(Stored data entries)
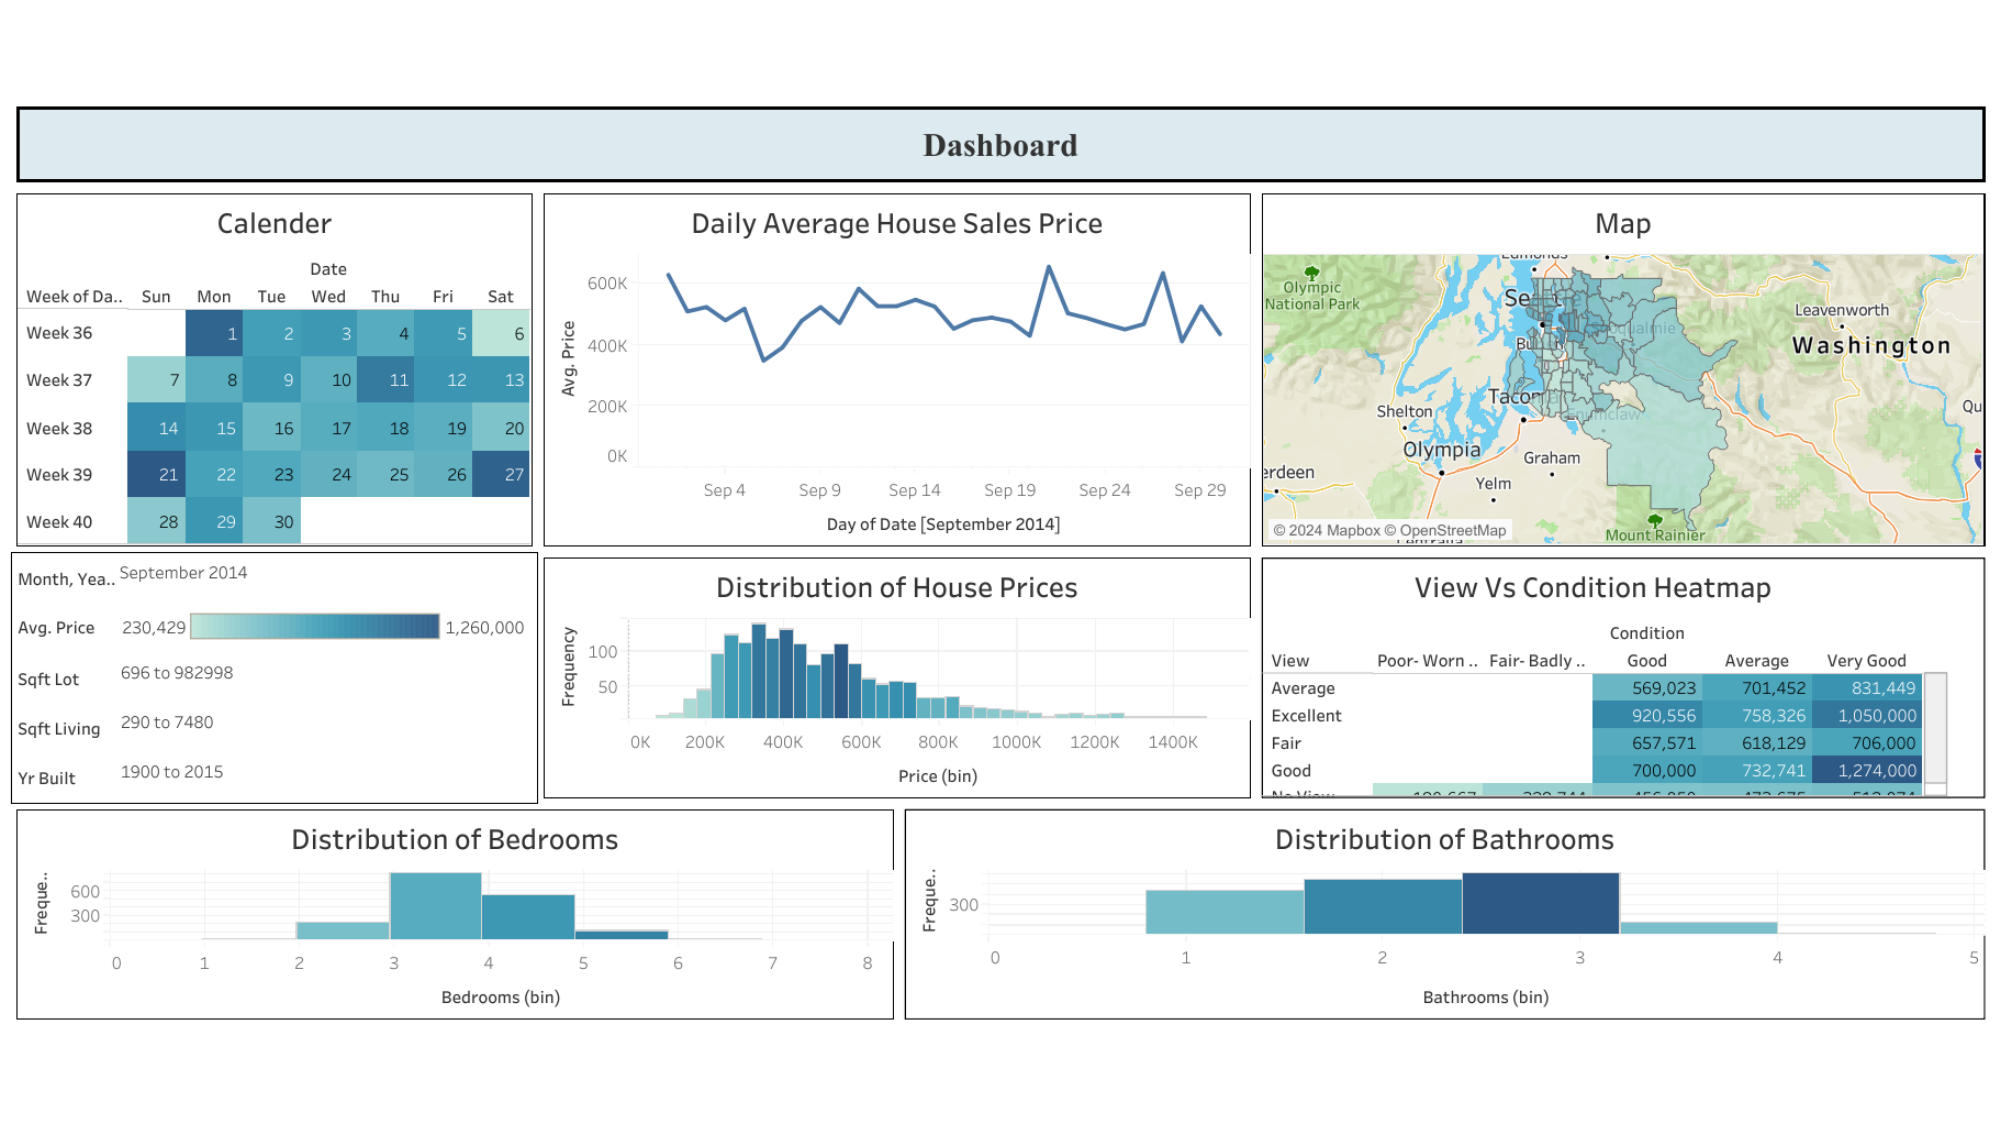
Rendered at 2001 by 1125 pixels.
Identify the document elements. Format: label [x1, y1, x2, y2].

picture [0, 90, 2000, 1035]
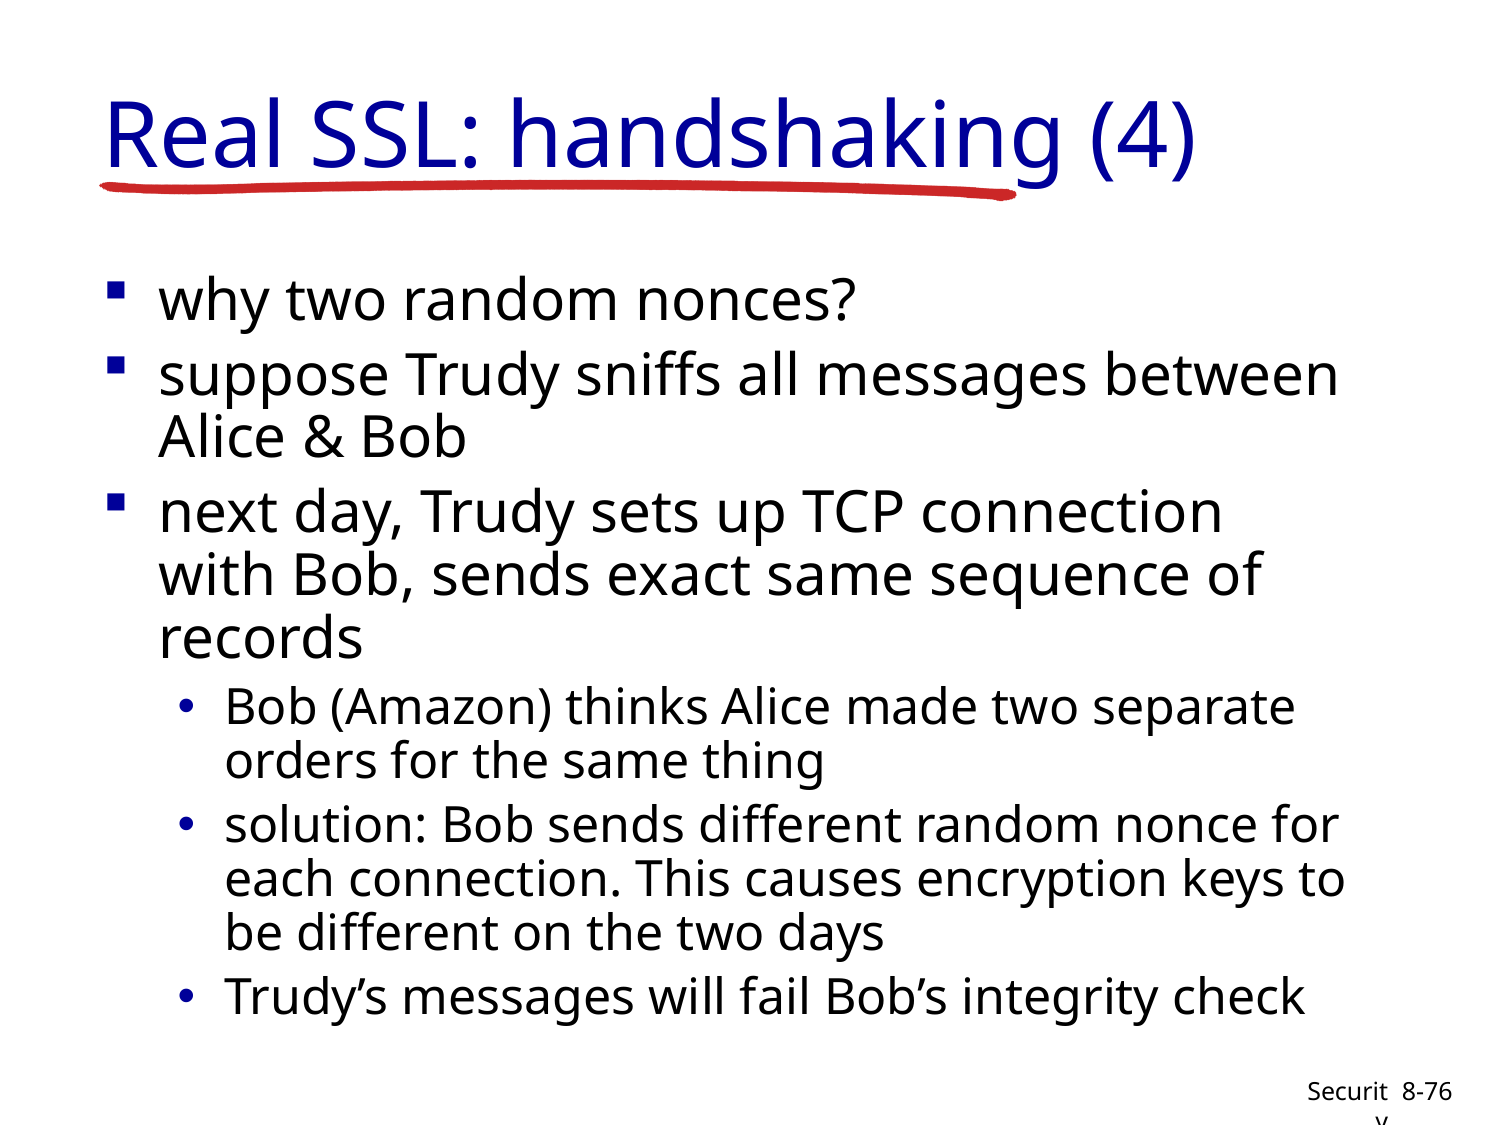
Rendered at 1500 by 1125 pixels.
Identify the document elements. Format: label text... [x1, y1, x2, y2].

footer Security [1284, 1067, 1403, 1110]
picture [95, 174, 1029, 207]
text_box 8-76 [1387, 1068, 1500, 1113]
title Real SSL: handshaking (4) [87, 37, 1363, 225]
list why two random nonces? suppose Trudy sniffs all messages between Alice & Bob next day, Trudy sets up TCP connection with Bob, sends exact same sequence of records Bob (Amazon) thinks Alice made two separate orders for the same thing solution: Bob sends different random nonce for each connection. This causes encryption keys to be different on the two days Trudy’s messages will fail Bob’s integrity check [87, 262, 1363, 1071]
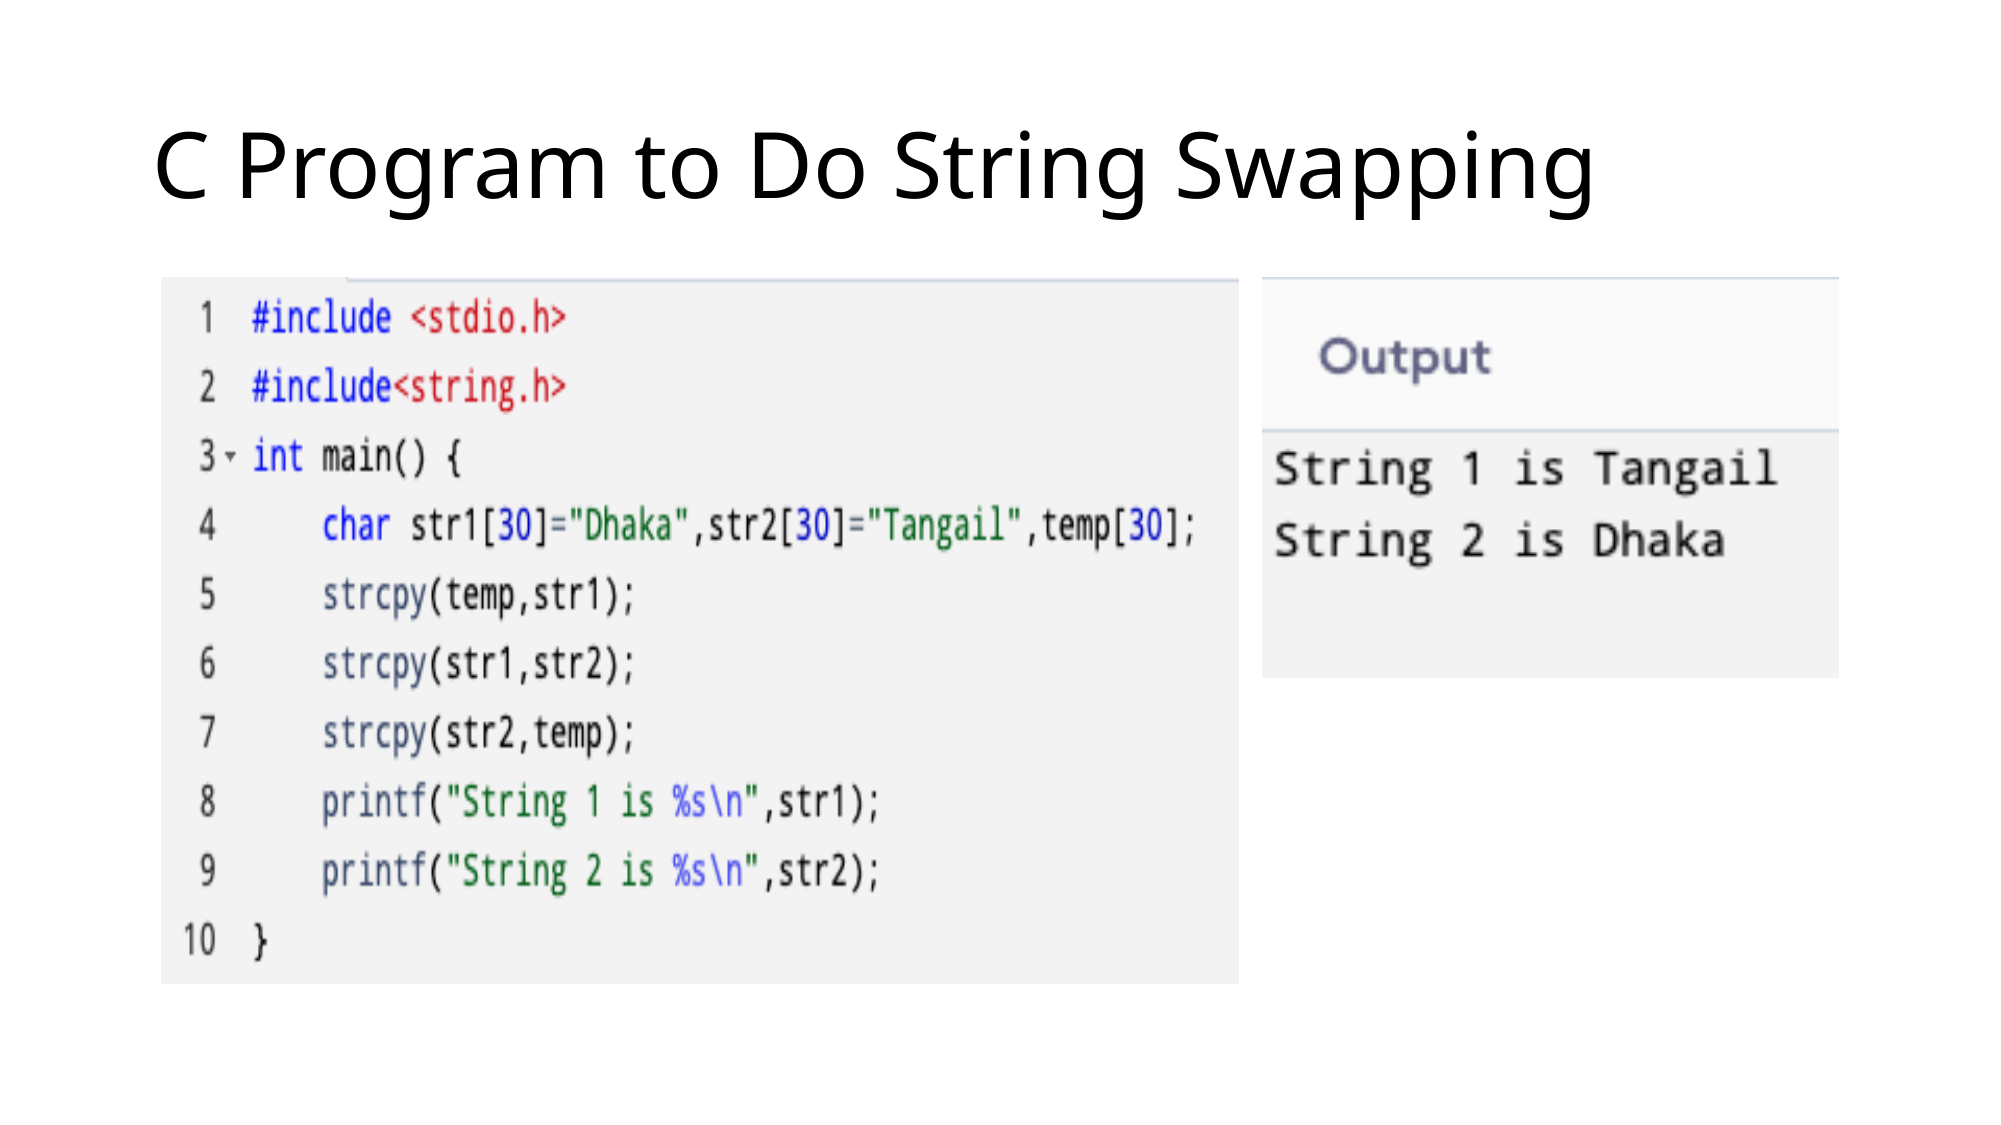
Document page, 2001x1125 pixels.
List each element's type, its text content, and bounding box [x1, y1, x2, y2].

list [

**What to produce**. Return every record exactly, without the pictures.

**Solution to this exercise**.
Rendered at 2001 by 1125 pixels.
Identify the document elements. Format: label [x1, y1, x2, y2].

picture [0, 90, 2000, 1035]
Rendered at 1500 by 1125 pixels.
Identify the document elements. Format: label text... [x1, y1, x2, y2].

footer Security [1284, 1067, 1403, 1110]
picture [95, 174, 1029, 207]
text_box 8-76 [1387, 1068, 1500, 1113]
title Real SSL: handshaking (4) [87, 37, 1363, 225]
list why two random nonces? suppose Trudy sniffs all messages between Alice & Bob next day, Trudy sets up TCP connection with Bob, sends exact same sequence of records Bob (Amazon) thinks Alice made two separate orders for the same thing solution: Bob sends different random nonce for each connection. This causes encryption keys to be different on the two days Trudy’s messages will fail Bob’s integrity check [87, 262, 1363, 1071]
Document page, 2001x1125 pixels.
List each element's type, its text content, and bounding box [x1, y1, x2, y2].

list [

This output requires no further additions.